2. The control unit according to claim 1, wherein when performing the access diagnosis, the control unit issues a read command for reading data from the storage device, and determines success or failure of the access based on whether data can be normally read from the storage device. storage device.

wherein the control unit uses a second interface connected to the relay module, which is different from the first interface used for input/output access to the storage device, to monitor the relay module for abnormality. Item 1. The storage device according to item 1.

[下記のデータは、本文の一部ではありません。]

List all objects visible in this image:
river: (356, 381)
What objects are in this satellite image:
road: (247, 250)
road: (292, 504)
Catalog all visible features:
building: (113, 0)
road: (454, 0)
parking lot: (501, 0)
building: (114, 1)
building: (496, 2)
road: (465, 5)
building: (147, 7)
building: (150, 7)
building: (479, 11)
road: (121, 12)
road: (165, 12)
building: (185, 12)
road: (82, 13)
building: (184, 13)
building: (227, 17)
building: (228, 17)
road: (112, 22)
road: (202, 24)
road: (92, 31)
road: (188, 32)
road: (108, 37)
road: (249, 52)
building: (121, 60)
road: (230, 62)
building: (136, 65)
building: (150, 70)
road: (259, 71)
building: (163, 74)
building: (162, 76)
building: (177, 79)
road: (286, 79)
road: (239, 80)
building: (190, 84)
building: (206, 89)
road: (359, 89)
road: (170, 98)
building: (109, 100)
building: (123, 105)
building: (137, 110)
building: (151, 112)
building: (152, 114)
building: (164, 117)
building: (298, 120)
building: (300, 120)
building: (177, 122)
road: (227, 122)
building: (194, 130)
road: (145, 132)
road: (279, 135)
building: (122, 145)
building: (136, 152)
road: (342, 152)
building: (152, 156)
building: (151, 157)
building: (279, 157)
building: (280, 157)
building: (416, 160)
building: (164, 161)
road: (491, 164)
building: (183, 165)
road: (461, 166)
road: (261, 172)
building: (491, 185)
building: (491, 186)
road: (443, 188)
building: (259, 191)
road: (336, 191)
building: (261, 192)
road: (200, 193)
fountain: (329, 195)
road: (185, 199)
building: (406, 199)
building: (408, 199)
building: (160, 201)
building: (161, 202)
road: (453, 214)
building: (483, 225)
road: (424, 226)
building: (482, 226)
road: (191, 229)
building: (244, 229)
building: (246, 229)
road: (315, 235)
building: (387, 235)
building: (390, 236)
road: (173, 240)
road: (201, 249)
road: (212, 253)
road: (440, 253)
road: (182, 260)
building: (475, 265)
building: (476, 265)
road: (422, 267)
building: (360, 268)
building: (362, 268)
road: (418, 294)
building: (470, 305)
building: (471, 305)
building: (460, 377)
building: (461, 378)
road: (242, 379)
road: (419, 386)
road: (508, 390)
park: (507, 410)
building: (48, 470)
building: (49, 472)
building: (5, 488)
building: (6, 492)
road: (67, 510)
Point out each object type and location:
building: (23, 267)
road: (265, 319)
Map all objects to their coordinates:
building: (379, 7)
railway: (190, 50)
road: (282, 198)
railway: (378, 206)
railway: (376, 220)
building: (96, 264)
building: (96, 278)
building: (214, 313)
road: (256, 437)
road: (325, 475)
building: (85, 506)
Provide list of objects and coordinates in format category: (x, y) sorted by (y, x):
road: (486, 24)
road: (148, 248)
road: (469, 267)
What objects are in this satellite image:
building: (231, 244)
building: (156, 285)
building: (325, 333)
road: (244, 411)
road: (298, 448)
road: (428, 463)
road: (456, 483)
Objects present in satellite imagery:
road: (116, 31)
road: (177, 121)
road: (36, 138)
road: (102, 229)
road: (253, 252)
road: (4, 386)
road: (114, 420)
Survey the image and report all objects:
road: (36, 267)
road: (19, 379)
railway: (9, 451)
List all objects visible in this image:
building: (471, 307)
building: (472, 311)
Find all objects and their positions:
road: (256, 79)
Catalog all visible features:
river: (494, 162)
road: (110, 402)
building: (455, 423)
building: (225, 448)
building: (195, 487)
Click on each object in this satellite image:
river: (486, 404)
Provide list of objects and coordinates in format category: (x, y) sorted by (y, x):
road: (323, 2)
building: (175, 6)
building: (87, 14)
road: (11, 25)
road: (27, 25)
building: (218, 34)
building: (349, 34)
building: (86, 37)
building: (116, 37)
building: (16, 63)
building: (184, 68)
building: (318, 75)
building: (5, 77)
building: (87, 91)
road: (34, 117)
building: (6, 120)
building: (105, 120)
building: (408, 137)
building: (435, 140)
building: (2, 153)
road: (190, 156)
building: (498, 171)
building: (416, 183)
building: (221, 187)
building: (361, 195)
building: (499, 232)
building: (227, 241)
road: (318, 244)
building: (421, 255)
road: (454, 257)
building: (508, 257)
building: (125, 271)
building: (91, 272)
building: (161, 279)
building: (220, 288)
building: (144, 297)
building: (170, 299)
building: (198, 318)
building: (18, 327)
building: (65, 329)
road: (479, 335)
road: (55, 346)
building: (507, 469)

monitoring a relay module for relaying access to a storage device for anomalies,
when an abnormality is detected by performing abnormality monitoring of the relay module, diagnosing access to the storage device via the relay module;
when an access failure is detected, changing the threshold time from the detection of the access failure to the execution of disconnection according to the presence or absence of a redundant path to the storage device;
selecting a first threshold time when the redundant path to the storage device exists, selecting a second threshold time longer than the first threshold time when the redundant path does not exist, and selecting the redundant path performing the detachment on access failure with no redundant path slower than the detachment on access failure with the redundant path;
A program that makes a computer perform a process.

The control unit
When performing the access diagnosis, issuing a read command for reading data from the storage device, determining success or failure of access based on whether data can be normally read from the storage device;
2. The storage device according to claim 1, wherein when the data is read from the storage device and the access is successful, the operation is continued without executing the disconnection of the relay module in which the abnormality is detected.